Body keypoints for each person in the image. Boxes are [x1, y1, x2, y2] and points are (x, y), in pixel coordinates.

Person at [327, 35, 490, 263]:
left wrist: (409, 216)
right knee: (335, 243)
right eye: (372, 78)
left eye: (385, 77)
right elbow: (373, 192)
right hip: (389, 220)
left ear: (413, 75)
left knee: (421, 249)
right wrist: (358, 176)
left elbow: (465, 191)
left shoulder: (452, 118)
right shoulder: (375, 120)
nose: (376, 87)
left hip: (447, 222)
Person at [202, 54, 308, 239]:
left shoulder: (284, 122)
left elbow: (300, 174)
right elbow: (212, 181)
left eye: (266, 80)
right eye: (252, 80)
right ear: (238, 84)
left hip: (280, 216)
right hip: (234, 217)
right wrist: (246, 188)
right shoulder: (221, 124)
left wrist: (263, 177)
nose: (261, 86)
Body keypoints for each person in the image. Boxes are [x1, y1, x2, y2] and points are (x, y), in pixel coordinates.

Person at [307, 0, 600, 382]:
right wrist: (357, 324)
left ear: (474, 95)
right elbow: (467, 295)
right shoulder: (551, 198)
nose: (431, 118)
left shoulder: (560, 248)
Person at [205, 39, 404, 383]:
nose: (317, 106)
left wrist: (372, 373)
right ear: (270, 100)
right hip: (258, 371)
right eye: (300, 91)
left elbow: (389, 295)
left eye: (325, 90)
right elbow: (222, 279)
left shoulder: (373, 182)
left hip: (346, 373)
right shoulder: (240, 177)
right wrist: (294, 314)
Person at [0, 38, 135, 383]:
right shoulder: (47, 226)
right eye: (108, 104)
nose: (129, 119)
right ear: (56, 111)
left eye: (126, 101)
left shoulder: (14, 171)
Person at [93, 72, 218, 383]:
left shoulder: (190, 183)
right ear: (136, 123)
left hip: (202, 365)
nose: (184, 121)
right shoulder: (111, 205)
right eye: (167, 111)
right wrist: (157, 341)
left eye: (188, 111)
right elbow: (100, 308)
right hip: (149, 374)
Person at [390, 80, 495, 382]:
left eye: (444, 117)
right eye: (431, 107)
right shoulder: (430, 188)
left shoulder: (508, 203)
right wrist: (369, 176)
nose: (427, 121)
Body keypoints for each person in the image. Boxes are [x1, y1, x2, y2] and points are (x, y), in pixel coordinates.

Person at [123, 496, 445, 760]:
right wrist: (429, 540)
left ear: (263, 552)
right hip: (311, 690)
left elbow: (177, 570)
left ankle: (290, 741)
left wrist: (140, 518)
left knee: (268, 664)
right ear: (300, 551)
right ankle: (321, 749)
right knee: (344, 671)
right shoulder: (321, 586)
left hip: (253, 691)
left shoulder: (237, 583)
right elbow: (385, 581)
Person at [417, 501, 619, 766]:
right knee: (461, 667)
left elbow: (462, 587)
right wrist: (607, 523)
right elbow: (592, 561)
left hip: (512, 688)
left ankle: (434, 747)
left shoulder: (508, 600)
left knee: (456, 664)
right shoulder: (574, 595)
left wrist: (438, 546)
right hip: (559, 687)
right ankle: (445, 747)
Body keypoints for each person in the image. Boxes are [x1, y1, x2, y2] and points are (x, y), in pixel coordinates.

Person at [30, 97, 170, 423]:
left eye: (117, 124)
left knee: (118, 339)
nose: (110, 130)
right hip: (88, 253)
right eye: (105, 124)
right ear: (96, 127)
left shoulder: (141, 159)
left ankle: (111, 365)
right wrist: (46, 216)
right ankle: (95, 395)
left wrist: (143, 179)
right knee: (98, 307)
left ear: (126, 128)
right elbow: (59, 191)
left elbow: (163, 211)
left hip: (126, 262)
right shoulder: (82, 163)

-- What to do --
Set the entries above down once more, exactly as they stand.

-- Task answer --
Body keypoints for each person in the image. Boxes are [x1, y1, x2, y2] and points are (x, y), in pixel coordinates.

Person at [327, 35, 490, 263]:
left wrist: (409, 216)
right knee: (335, 243)
right eye: (372, 78)
left eye: (385, 77)
right elbow: (373, 192)
right hip: (389, 220)
left ear: (413, 75)
left knee: (421, 249)
right wrist: (358, 176)
left elbow: (465, 191)
left shoulder: (452, 118)
right shoulder: (375, 120)
nose: (376, 87)
left hip: (447, 222)
Person at [202, 54, 308, 239]:
left shoulder: (284, 122)
left elbow: (300, 174)
right elbow: (212, 181)
left eye: (266, 80)
right eye: (252, 80)
right ear: (238, 84)
left hip: (280, 216)
right hip: (234, 217)
right wrist: (246, 188)
right shoulder: (221, 124)
left wrist: (263, 177)
nose: (261, 86)
Body keypoints for each person in the image. Boxes are [x1, y1, x2, y2] and points are (x, y), in pixel coordinates.

Person at [307, 0, 600, 382]:
right wrist: (357, 324)
left ear: (474, 95)
right elbow: (467, 295)
right shoulder: (551, 198)
nose: (431, 118)
left shoulder: (560, 248)
Person at [205, 39, 404, 383]:
nose: (317, 106)
left wrist: (372, 373)
right ear: (270, 100)
right hip: (258, 371)
right eye: (300, 91)
left elbow: (389, 295)
left eye: (325, 90)
right elbow: (222, 279)
left shoulder: (373, 182)
left hip: (346, 373)
right shoulder: (240, 177)
right wrist: (294, 314)
Person at [0, 38, 135, 383]:
right shoulder: (47, 226)
right eye: (108, 104)
nose: (129, 119)
right ear: (56, 111)
left eye: (126, 101)
left shoulder: (14, 171)
Person at [93, 72, 218, 383]:
left shoulder: (190, 183)
right ear: (136, 123)
left hip: (202, 365)
nose: (184, 121)
right shoulder: (111, 205)
right eye: (167, 111)
right wrist: (157, 341)
left eye: (188, 111)
right elbow: (100, 308)
right hip: (149, 374)
Person at [390, 80, 495, 382]:
left eye: (444, 117)
right eye: (431, 107)
right shoulder: (430, 188)
left shoulder: (508, 203)
right wrist: (369, 176)
nose: (427, 121)
Body keypoints for each person in the image. Boxes are [x1, y1, x2, y2] and points are (x, y), in pixel coordinates.

Person at [123, 496, 445, 760]:
right wrist: (429, 540)
left ear: (263, 552)
right hip: (311, 690)
left elbow: (177, 570)
left ankle: (290, 741)
left wrist: (140, 518)
left knee: (268, 664)
right ear: (300, 551)
right ankle: (321, 749)
right knee: (344, 671)
right shoulder: (321, 586)
left hip: (253, 691)
left shoulder: (237, 583)
right elbow: (385, 581)
Person at [417, 501, 619, 766]:
right knee: (461, 667)
left elbow: (462, 587)
right wrist: (607, 523)
right elbow: (592, 561)
left hip: (512, 688)
left ankle: (434, 747)
left shoulder: (508, 600)
left knee: (456, 664)
right shoulder: (574, 595)
left wrist: (438, 546)
right hip: (559, 687)
right ankle: (445, 747)
Body keypoints for each person in the image. Boxes are [x1, y1, x2, y2] and points are (x, y), in pixel coordinates.

Person at [30, 97, 170, 423]:
left eye: (117, 124)
left knee: (118, 339)
nose: (110, 130)
right hip: (88, 253)
right eye: (105, 124)
right ear: (96, 127)
left shoulder: (141, 159)
left ankle: (111, 365)
right wrist: (46, 216)
right ankle: (95, 395)
left wrist: (143, 179)
right knee: (98, 307)
left ear: (126, 128)
right elbow: (59, 191)
left elbow: (163, 211)
left hip: (126, 262)
right shoulder: (82, 163)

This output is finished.